Input for this task:
-----

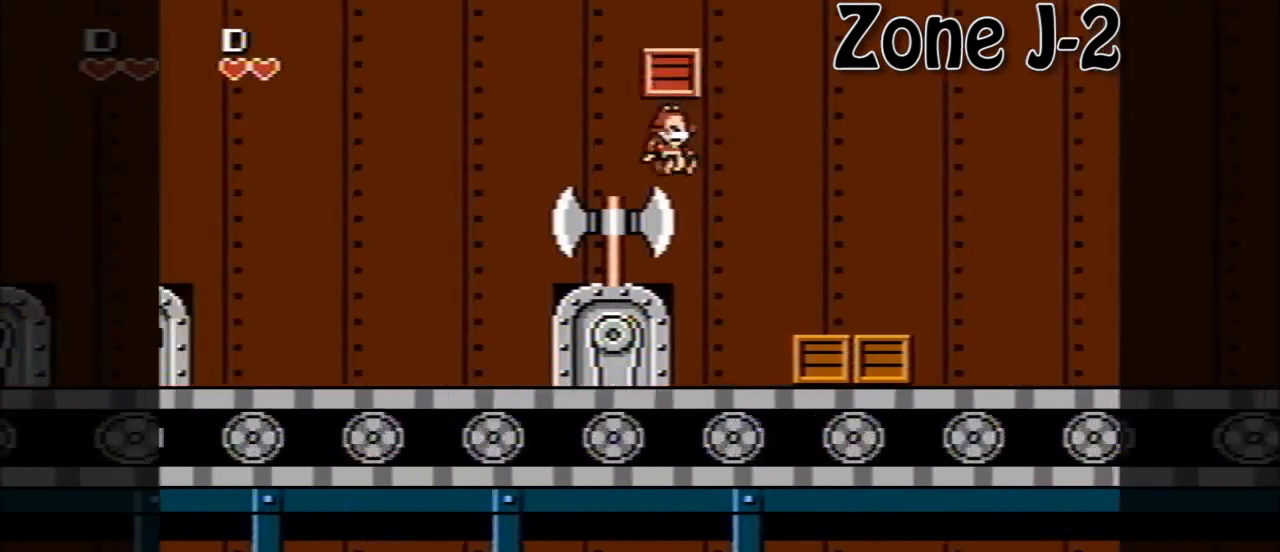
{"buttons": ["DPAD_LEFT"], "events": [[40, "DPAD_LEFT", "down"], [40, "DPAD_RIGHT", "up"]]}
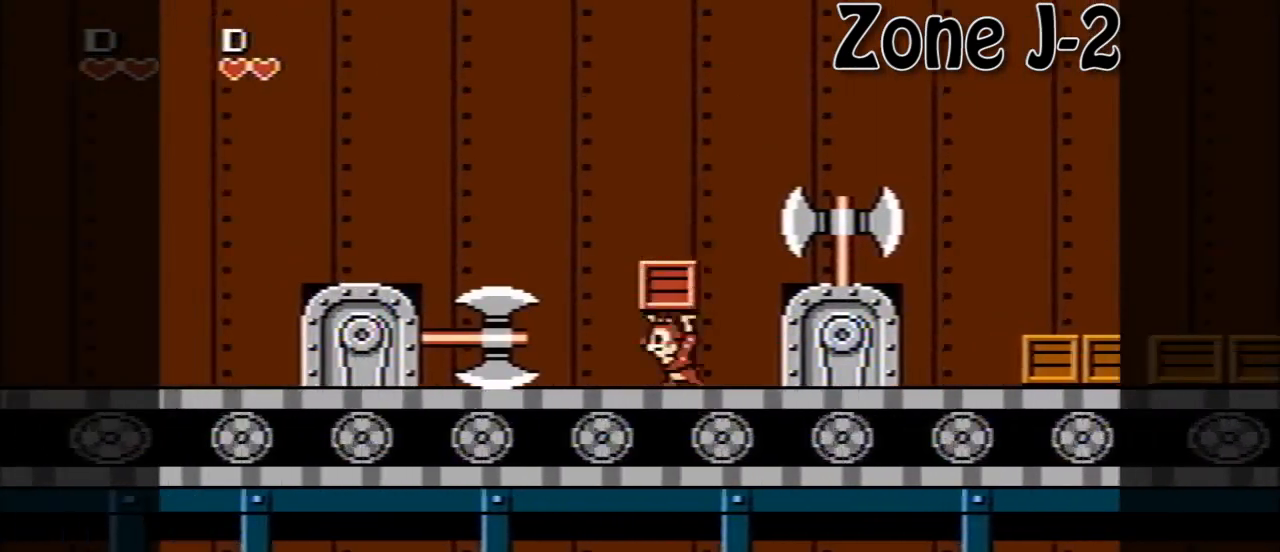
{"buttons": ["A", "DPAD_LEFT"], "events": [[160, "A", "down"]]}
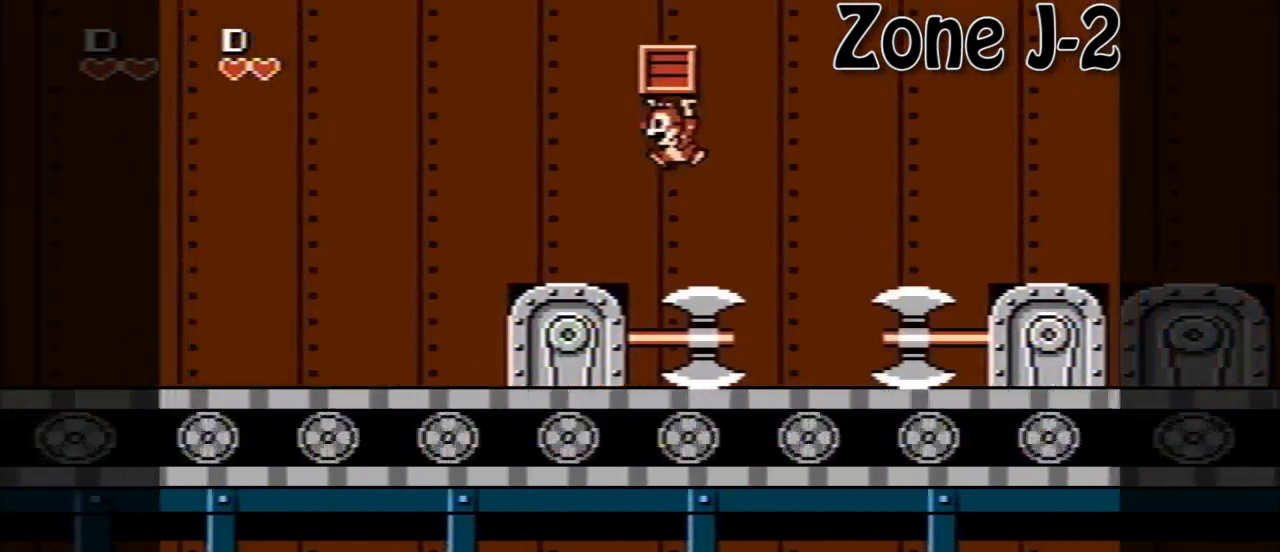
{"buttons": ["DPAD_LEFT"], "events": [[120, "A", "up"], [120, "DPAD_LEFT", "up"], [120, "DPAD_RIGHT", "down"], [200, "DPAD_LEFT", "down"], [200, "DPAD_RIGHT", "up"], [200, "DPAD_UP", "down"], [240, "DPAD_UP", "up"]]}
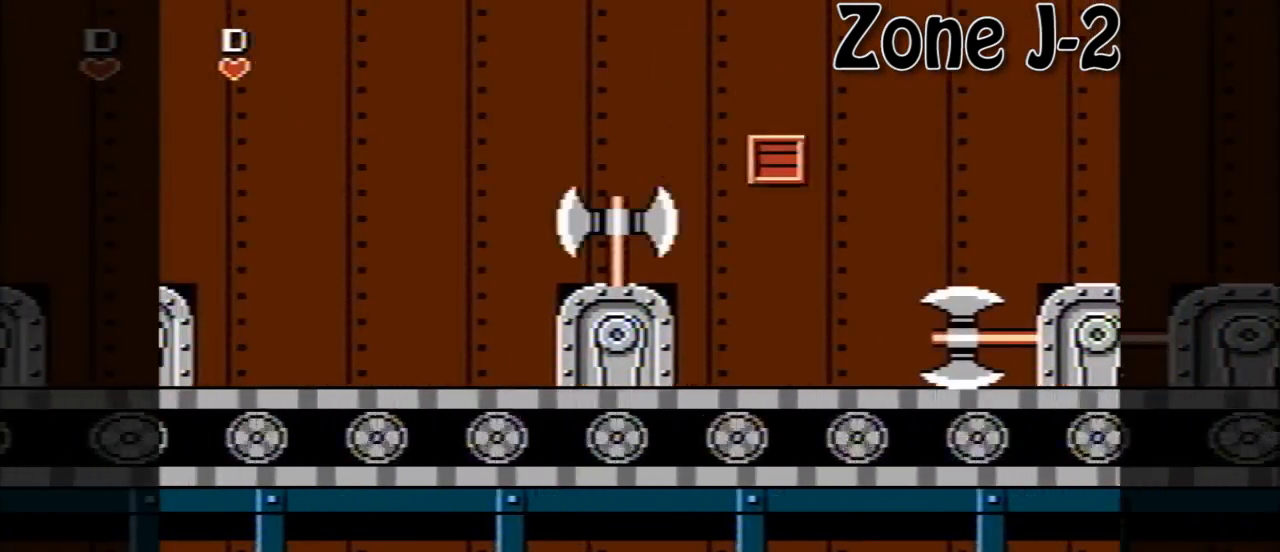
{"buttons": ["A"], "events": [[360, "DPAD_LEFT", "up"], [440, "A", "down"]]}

-----

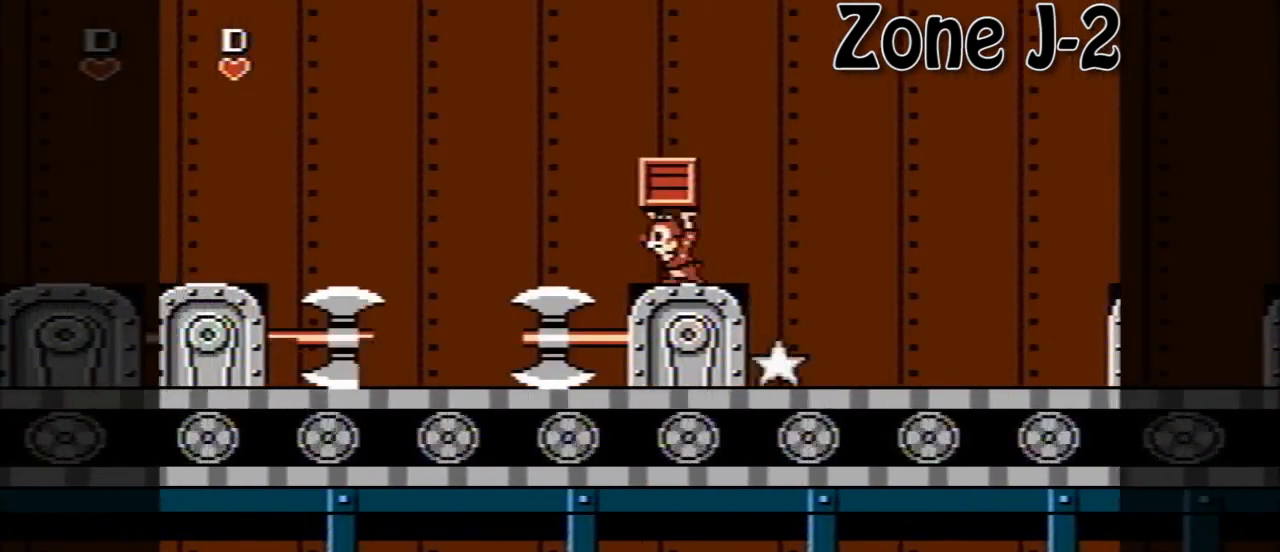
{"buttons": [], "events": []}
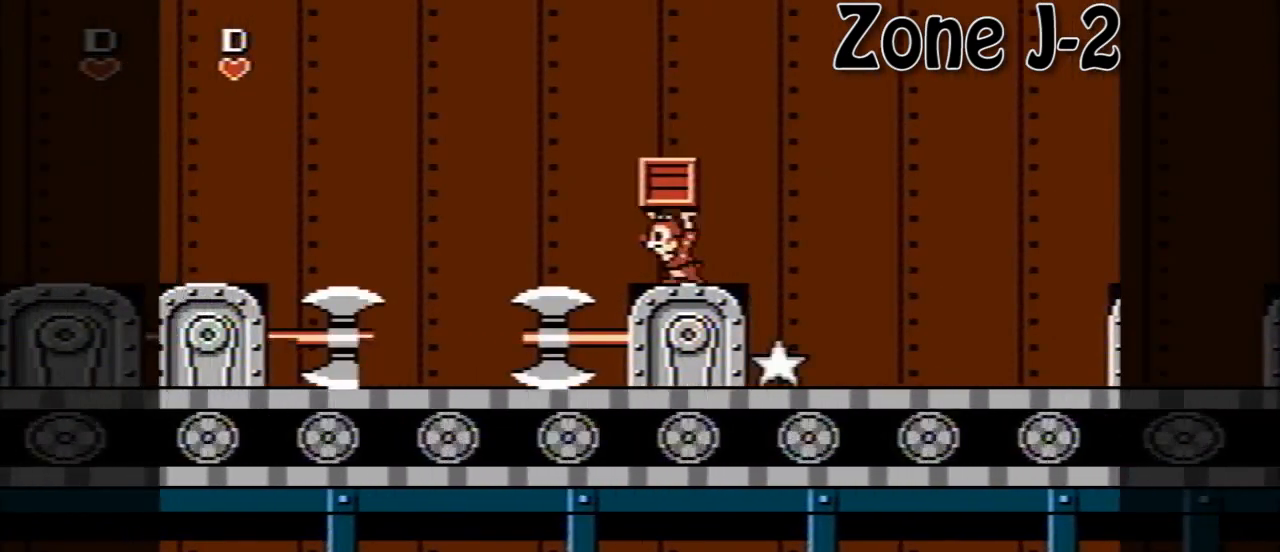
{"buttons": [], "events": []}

-----

Try it: Write out each line above that contains the word "down".

The answer:
{"buttons": ["DPAD_LEFT"], "events": [[40, "DPAD_LEFT", "down"], [40, "DPAD_RIGHT", "up"]]}
{"buttons": ["A", "DPAD_LEFT"], "events": [[160, "A", "down"]]}
{"buttons": ["DPAD_LEFT"], "events": [[120, "A", "up"], [120, "DPAD_LEFT", "up"], [120, "DPAD_RIGHT", "down"], [200, "DPAD_LEFT", "down"], [200, "DPAD_RIGHT", "up"], [200, "DPAD_UP", "down"], [240, "DPAD_UP", "up"]]}
{"buttons": ["A"], "events": [[360, "DPAD_LEFT", "up"], [440, "A", "down"]]}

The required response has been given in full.